CIHR-FM
- Woodstock, Ontario; Canada;
- Broadcast area: Oxford County
- Frequency: 104.7 MHz (HD Radio)
- Branding: 104.7 Heart FM

Programming
- Format: Adult contemporary HD2: 70s, 80s, and more

Ownership
- Owner: Byrnes Communications Inc.

History
- First air date: April 10, 2006

Technical information
- Licensing authority: CRTC
- Class: A
- ERP: 8,950 watts
- HAAT: 99.5 metres (326 ft)

Links
- Webcast: Listen Live Listen Live (HD2)
- Website: heartfm.ca

= CIHR-FM =

Radio station in Woodstock, Ontario

CIHR-FM is a Canadian radio station broadcasting at 104.7 FM in Woodstock, Ontario.
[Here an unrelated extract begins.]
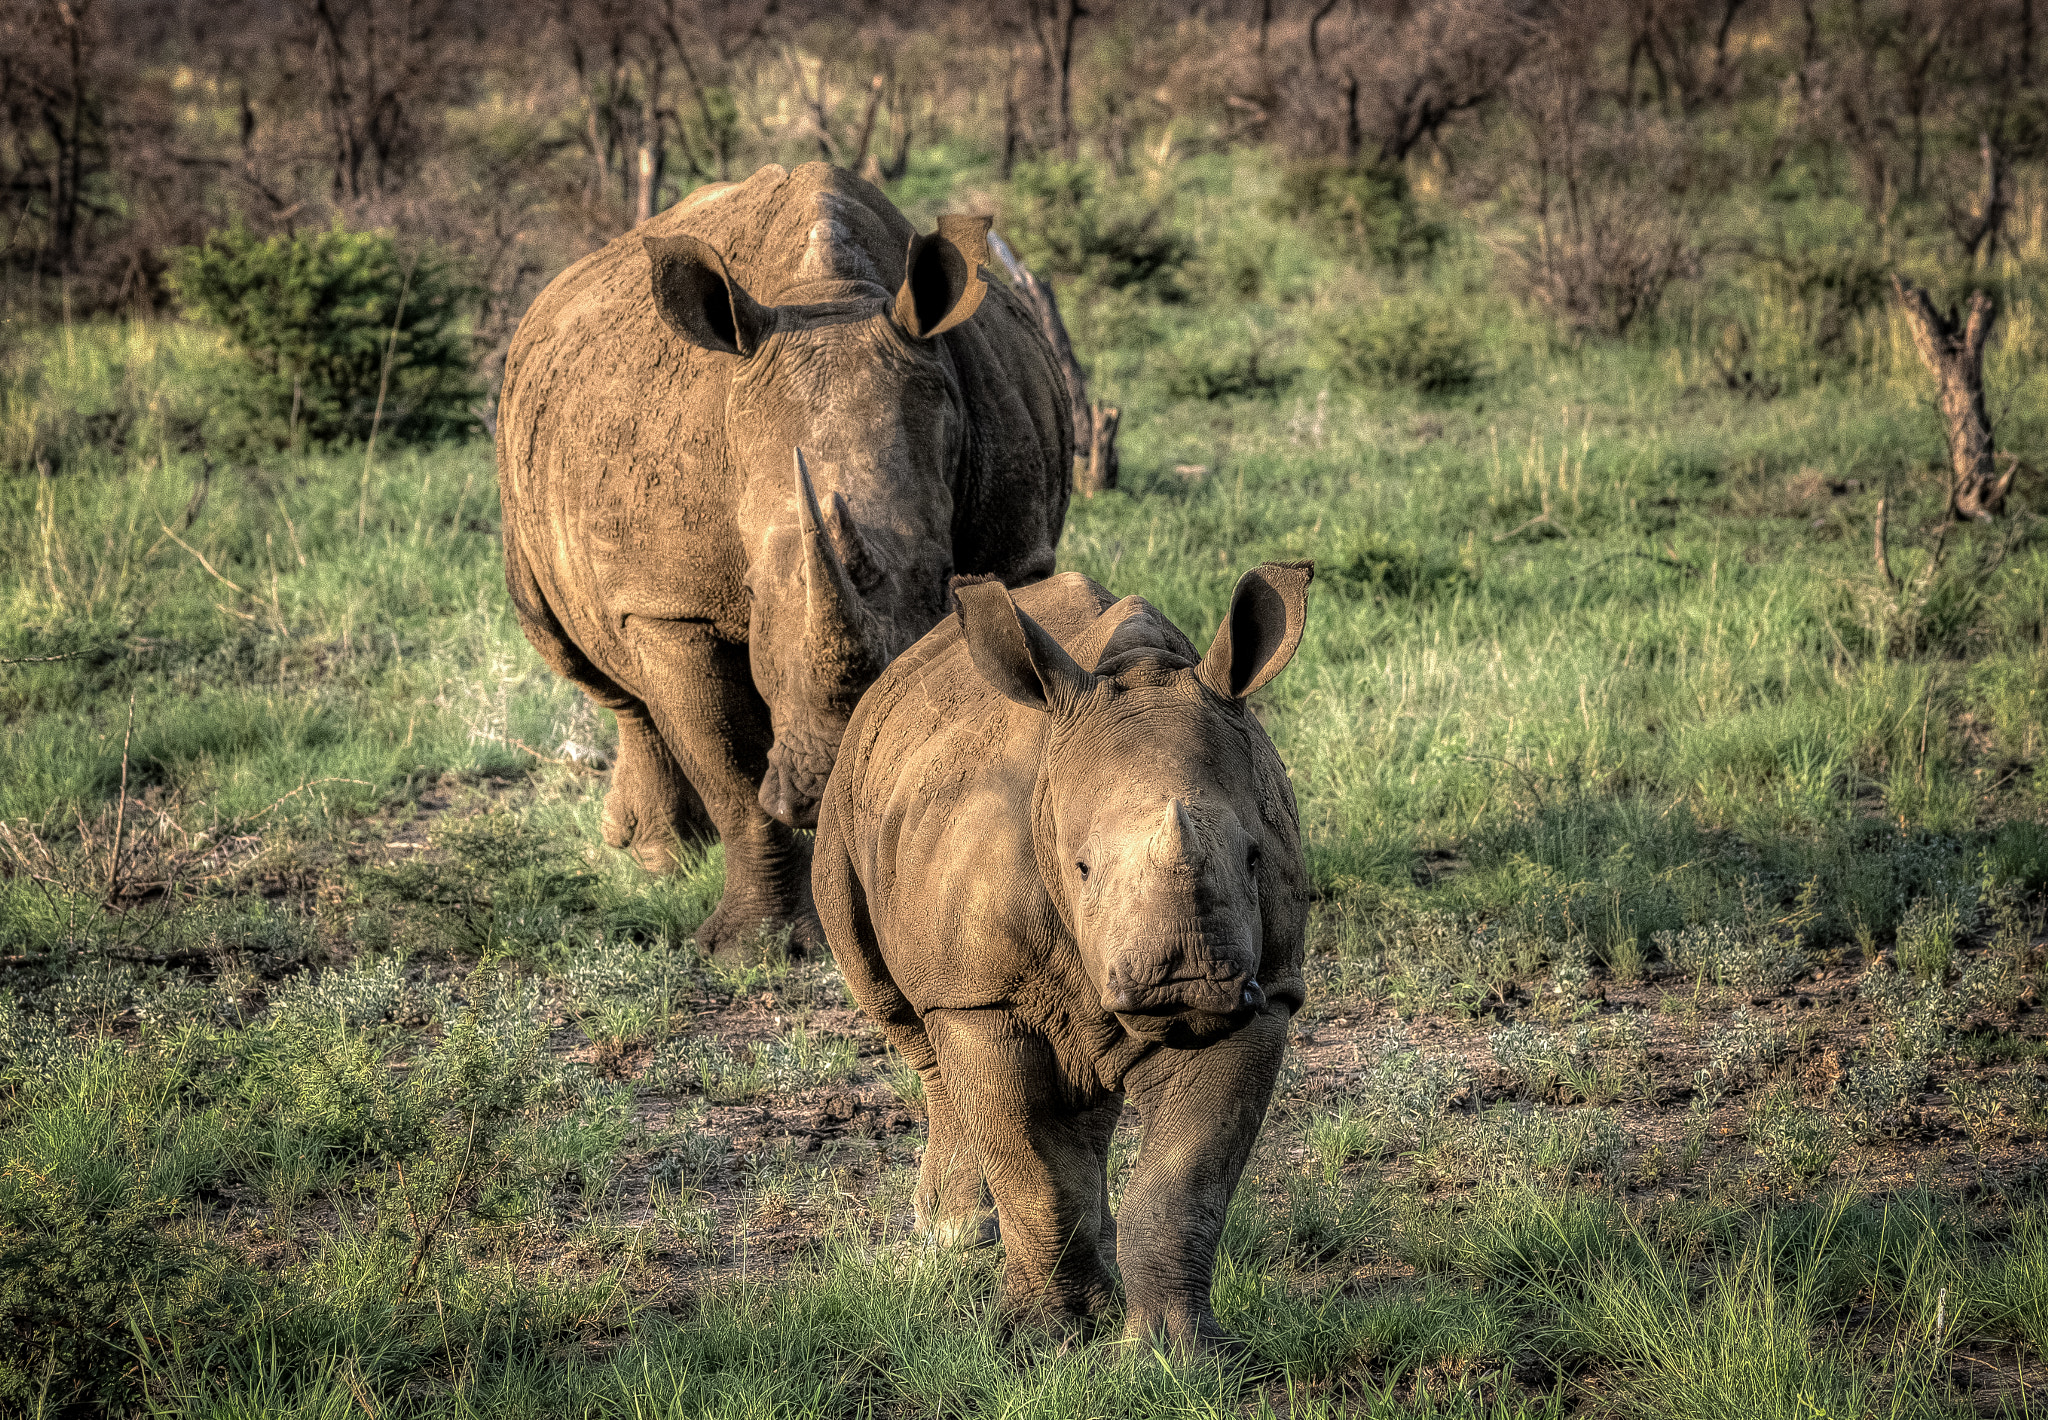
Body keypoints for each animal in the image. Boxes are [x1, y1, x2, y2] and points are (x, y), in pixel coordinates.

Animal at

The station plays an adult contemporary format branded as 104.7 Heart FM and is owned by Byrnes Communications Inc. CIHR also broadcasts HD Radio, with the second subchannel playing music from the 1970s, 1980s and 1990s, as well as Christmas music during the holiday season.

==History==
CIHR-FM signed on the air on April 10, 2006, at 8:00am. On March 17, 2011, the station applied to change the authorized contours by increasing the average effective radiated power from 7,096 watts to 8,950 watts. All other technical parameters would remain unchanged. This application received CRTC approval on November 10, 2011.

The station is simulcast before each movie shown at the Oxford Drive-In in Woodstock, Ontario.